→ VORLIEGENDER TEXT:
Femonationalismus – was ist das?


Am 8. März 2024 demonstrierten ca. 8 000 Menschen unter dem Label „feminism unlimited“ in Berlin. Die „all gender“-Demo mit „Flinta-Frontblock“ galt den Organisierenden als Ausdruck ihrer Solidarität mit den Betroffenen patriarchaler Gewalt und „islamistischer Unterwerfung“. Besonderer Fokus galt dabei den jüdischen Frauen, die am 7.10.2023 „geschändet, vergewaltigt und getötet“ wurden. Jüdinnen werden angeblich mit einer Art „Anti-Solidarität“ verächtlich gemacht und verlacht. Die Demo beweise nun, dass es eine „große Solidarität“ mit jüdischen Frauen und Frauen in Israel gebe. Im Nachgang wird diese Demo in der linksliberalen Presse wohlwollend besprochen.

Nicht nur das verkürzte Verständnis des Begriffs Solidarität hinterlässt da Bitterkeit, sondern auch der implizierte Vorwurf, das Jüdischsein der Frauen sei die Ursache dieser „Anti-Solidarität“ innerhalb der politischen Linken.

→ INFORMATIONEN:
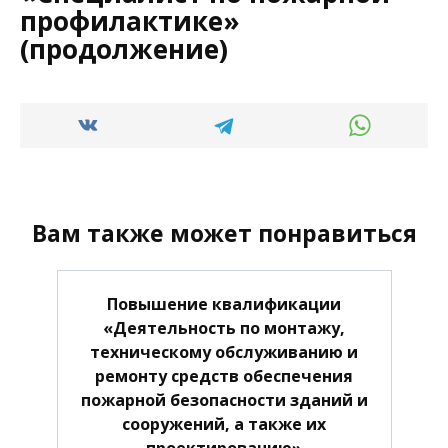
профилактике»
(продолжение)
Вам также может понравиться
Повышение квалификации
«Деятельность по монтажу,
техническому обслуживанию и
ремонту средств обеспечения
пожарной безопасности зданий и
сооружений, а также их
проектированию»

→ GELESENES ANWENDEN:
a - Wie viele Menschen demonstrierten laut dem Text über Femonationalismus am 8. März 2024 in Berlin?
b - Führen Sie den Text über Femonationalismus bitte nach seinem letzten Satz fort.
Die Datensätze stehen in keinem Zusammenhang mit dem Text über Femonationalismus.

→ NUMMERIERTE ANTWORTEN:
a - Ca. 8 000 Menschen.

b -
Solidarität bedeutet aber eben nicht das bedingungslose Unterstützen der sympathischeren Opfer von Gewalt sondern der Support für eine emanzipatorische Idee. Der Schutz von Frauen vor sexueller Gewalt ist selbstverständlich eine solche emanzipatorische Idee, hinter die sich antifaschistischer, linker Feminismus stellen muss. Aber eben nur dann, wenn Frauenrechte nicht nur vorgeschoben werden, um subversiv Rassismus zu transportieren.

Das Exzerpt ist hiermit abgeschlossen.